Hace dos semanas ingresé por primera vez en mi vida al espacio aéreo chino y, a los pocos minutos, el avión hizo una maniobra que no estaba prevista en mis planes. Mi itinerario decía que debía aterrizar en Xianyang, pero el avión descendió en un aeropuerto cuyo letrero decía Qingdao.
Diablos, ¿acaso nos habíamos equivocado de vuelo?
Mi novia y yo éramos los únicos occidentales en la nave y nadie nos entendía del todo. Lo único que hacía la tripulación era hacernos señas para bajar. Una vez en tierra nos hicieron pasar a todos por detectores de metal y nos pidieron nuestros documentos. Luego de cruzar esa barrera, mi novia y yo no sabíamos qué esperar. Después de unos minutos tortuosos, un policía gritó algo que nos sonó a “Xianyang” y, cuando vimos que un grupo de chinos se acercaba donde él, nosotros corrimos a mostrar los ideogramas de nuestra tarjeta de embarque. Cuando el policía asintió, nos volvió el alma. Recuerdo que una vez que caminamos con aquel grupo por los intestinos del aeropuerto, rumbo de nuevo al avión, mi novia comentó:
–Siguiéndolos ya me siento más tranquila.
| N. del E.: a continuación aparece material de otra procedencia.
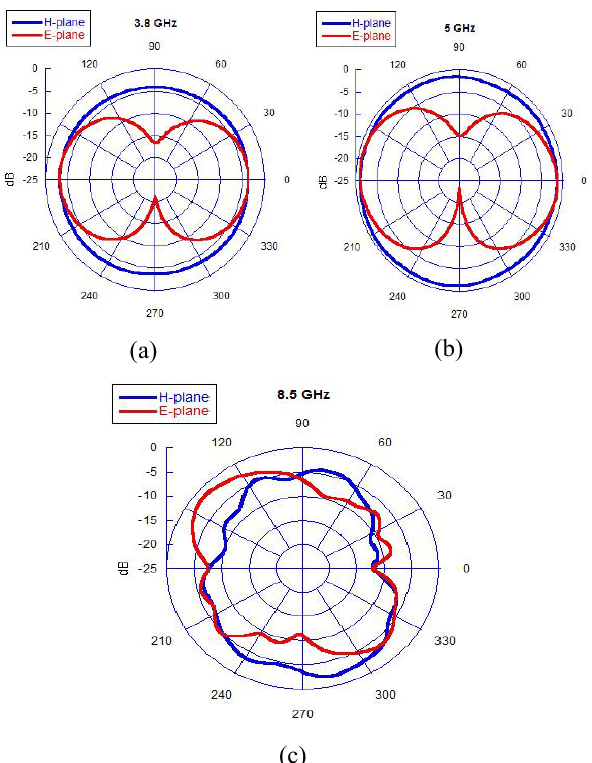
Figure 11: Simulated radiation patterns of the proposed antenna at (a) 3.8 GHz, (b) 5 GHz and (c) 8.5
Cuando volvimos a Lima nos enteramos de las noticias que no pudimos conocer por haber estado en un país que controla el acceso a la información. Muchas se referían a los mecanismos que se están activando con miras a nuestra próximas elecciones: que Keiko Fujimori estuvo en un conversatorio en Harvard, que ahora parece una caviar, que la izquierda no levanta en las encuestas, que gran parte de la prensa es una servidora de la maldita derecha.
Y recordé la frase de mi novia en aquel aeropuerto imprevisto.
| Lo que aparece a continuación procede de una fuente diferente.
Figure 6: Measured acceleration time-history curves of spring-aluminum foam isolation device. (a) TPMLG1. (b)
Nosotros, dos peruanos desconcertados, no teníamos nada en común con los viajeros chinos que nos rodeaban, salvo los mismos ideogramas como destino. Y, sin embargo, estar con ellos nos tranquilizaba. Es en estas circunstancias cuando de lo más recóndito de nuestros genes algo nos dice que la supervivencia de nuestra especie dependió siempre de pertenecer a un grupo. Hoy ya no vivimos en cavernas, pero pareciera que dicho instinto sigue apareciendo de maneras más sofisticadas. Lo noto en esas discusiones entre los seguidores de Fujimori, Kuzcynski, García y el largo etcétera que suele poblar nuestras elecciones. Es como si la supervivencia biológica hubiera mutado en sobrevivencia social: ahora buscamos grupos de los que no depende nuestra alimentación, pero sí la gratificación de sabernos aceptados por nuestros pares. Esta aceptación nos hace sentir más seguros y, por eso mismo, seguimos con más facilidad las ideas de quienes piensan como nosotros, de la misma manera en que mi novia y yo hubiéramos seguido a ciegas a aquellos pasajeros chinos, incluso si nos estuvieran llevando a un precipicio.
Cierta vez leí que las posturas ideológicas de izquierda y de derecha obedecerían a que los seres humanos se han dividido desde tiempos remotos entre aquellos que tienden a privilegiar la justicia y quienes se inclinan a privilegiar la eficiencia. Esta clasificación, como toda polarización, siempre será exagerada porque eliminará los matices. Pero podría apostar que si a nuestra población se le preguntara de manera objetiva y sin apasionamientos qué preferiría –si justicia o eficiencia–, la gran mayoría respondería que ambas.
Por eso, quienes llevan siempre las palabras “facho” o “caviar” listas para ser escupidas como insulto me parecen superficiales simplistas o, sencillamente, ganado que le teme al despeñadero.